TRECHO DO DOCUMENTO —
= = = = =

Nesse formato, cada nível gerencial ocupado por um trabalhador brasileiro é acompanhado de um empregado chinês em função idêntica. O papel do funcionário chinês nesse caso é, em geral, acompanhar as decisões tomadas localmente e reportá-las para a matriz na China. O principal objetivo desse formato de gestão concentra-se no alcance de uniformidade de decisões e de entendimento da cultura interna das empresas, em escala mundial.

Essa maneira “outbound” de gerir os negócios tem causado muitas discussões no meio empresarial. Se, para alguns, é apenas uma forma de garantir a proximidade dos líderes chineses nos negócios locais, para outros trata-se de um hábito que pode resultar em um processo decisório muito longo e burocrático, afetando diretamente a celeridade de resposta demandada pelo mercado local.

A cultura chinesa, normalmente centralizadora das decisões no topo da cadeia de comando, por vezes torna o processo decisório nas subsidiárias mais dispendioso: uma necessidade local precisa ser levada para a avaliação dos líderes chineses que, por sua vez, terão o primeiro desafio ao interpretar essa demanda para que, apenas depois, possa ser definida a melhor estratégia para implementá-la (tanto do ponto de vista chinês, quanto local – no nosso caso, brasileiro).

**A TRANSIÇÃO NA CPFL ENERGIA**

por Sandra Regina da Silva

A aquisição do controle acionário da CPFL Energia pela estatal chinesa State Grid, em janeiro de 2017, não causou grandes sobressaltos à equipe brasileira, como conta Rodrigo Ronzella [na foto], diretor de RH do Grupo CPFL Energia. Ele garante não haver imposições do novo controlador. “Nós é que queremos incorporar práticas da State Grid”, afirma.

= = = = =

INFORMAÇÕES FORNECIDAS —
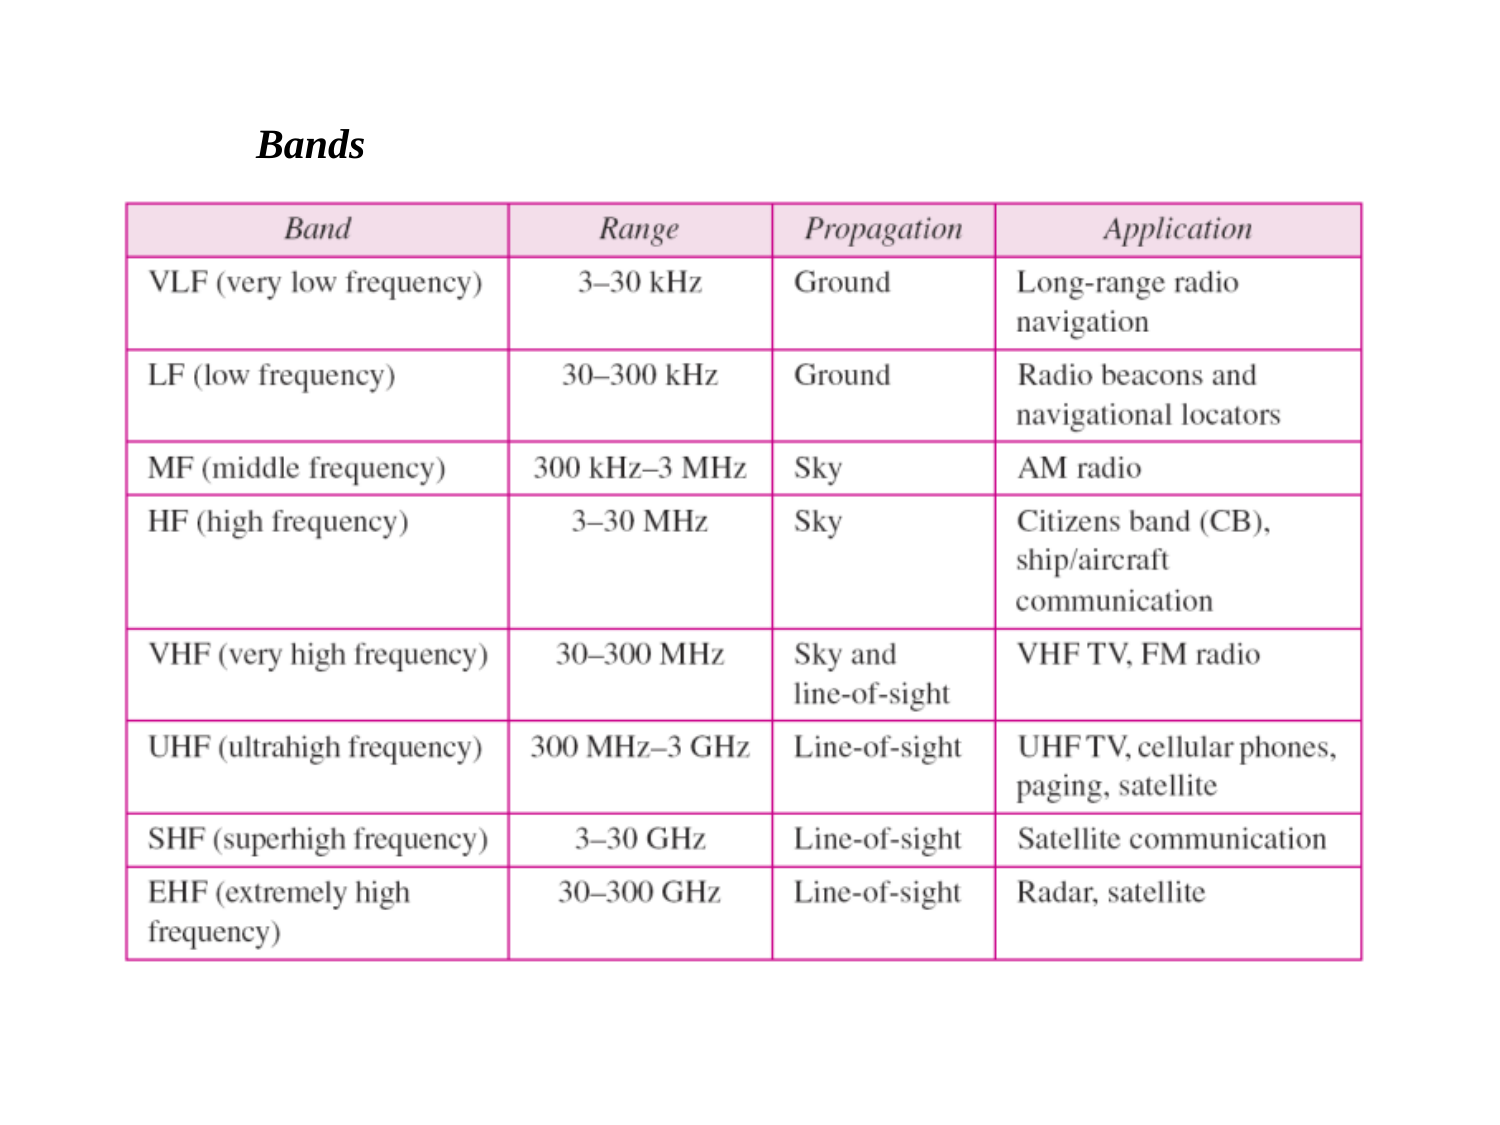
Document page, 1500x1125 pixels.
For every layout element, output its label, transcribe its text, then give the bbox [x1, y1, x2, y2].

text_box Bands [241, 109, 381, 176]
picture [112, 197, 1392, 976]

= = = = =

INSTRUÇÃO A — No trecho sobre a gestão chinesa em empresas brasileiras, qual é o papel do funcionário chinês que ocupa a mesma função de um gestor brasileiro?
INSTRUÇÃO B — Escreva a continuação do trecho sobre a gestão chinesa em empresas brasileiras, começando logo após a última frase apresentada.

RESPOSTA DO EXERCÍCIO A — Acompanhar as decisões tomadas localmente e reportá-las para a matriz na China.

RESPOSTA DO EXERCÍCIO B —
**Em que medida o estilo gerencial da State Grid exigiu mudanças?**

Quase nada mudou. Dezesseis executivos chineses estão na sede da CPFL, em Campinas (SP), para nos observar e aprender mais conosco. Eles estão apreendendo a cultura da nossa empresa, com grande foco em políticas, procedimentos, compliance, cumprimento das normas e legislação brasileira. Não interferem na maneira como conduzimos os processos e métodos de trabalho já adotados. Quando muito, sugerem pequenas mudanças. Por exemplo, para que as reuniões com participação dos controladores sejam mais assertivas e produtivas, eles gostam de ser brifados com antecedência. Fiquei positivamente surpreso com a importância que eles dão ao alinhamento interno prévio, para evitar discussões durante reuniões oficiais e públicas. Gostam de informar todas as partes e chegar a um consenso com elas antes da resolução oficial.

**Houve resistência dos brasileiros, talvez pelo temor de um ritmo de trabalho escravo?**

É um mito esse pensamento de que a cultura chinesa representa um aumento na carga horária de trabalho. O fluxo de trabalho segue igual. Houve algum temor, sim, como há em qualquer mudança, mas, honestamente, o processo de integração entre as duas culturas em nossa empresa tem ocorrido sem dificuldades. Nós os recebemos de forma calorosa, aberta e disponível, e eles já nos reconhecem por isso. Eles têm grande interesse pela cultura brasileira, gostam da nossa comida e do nosso jeito amigável e acolhedor.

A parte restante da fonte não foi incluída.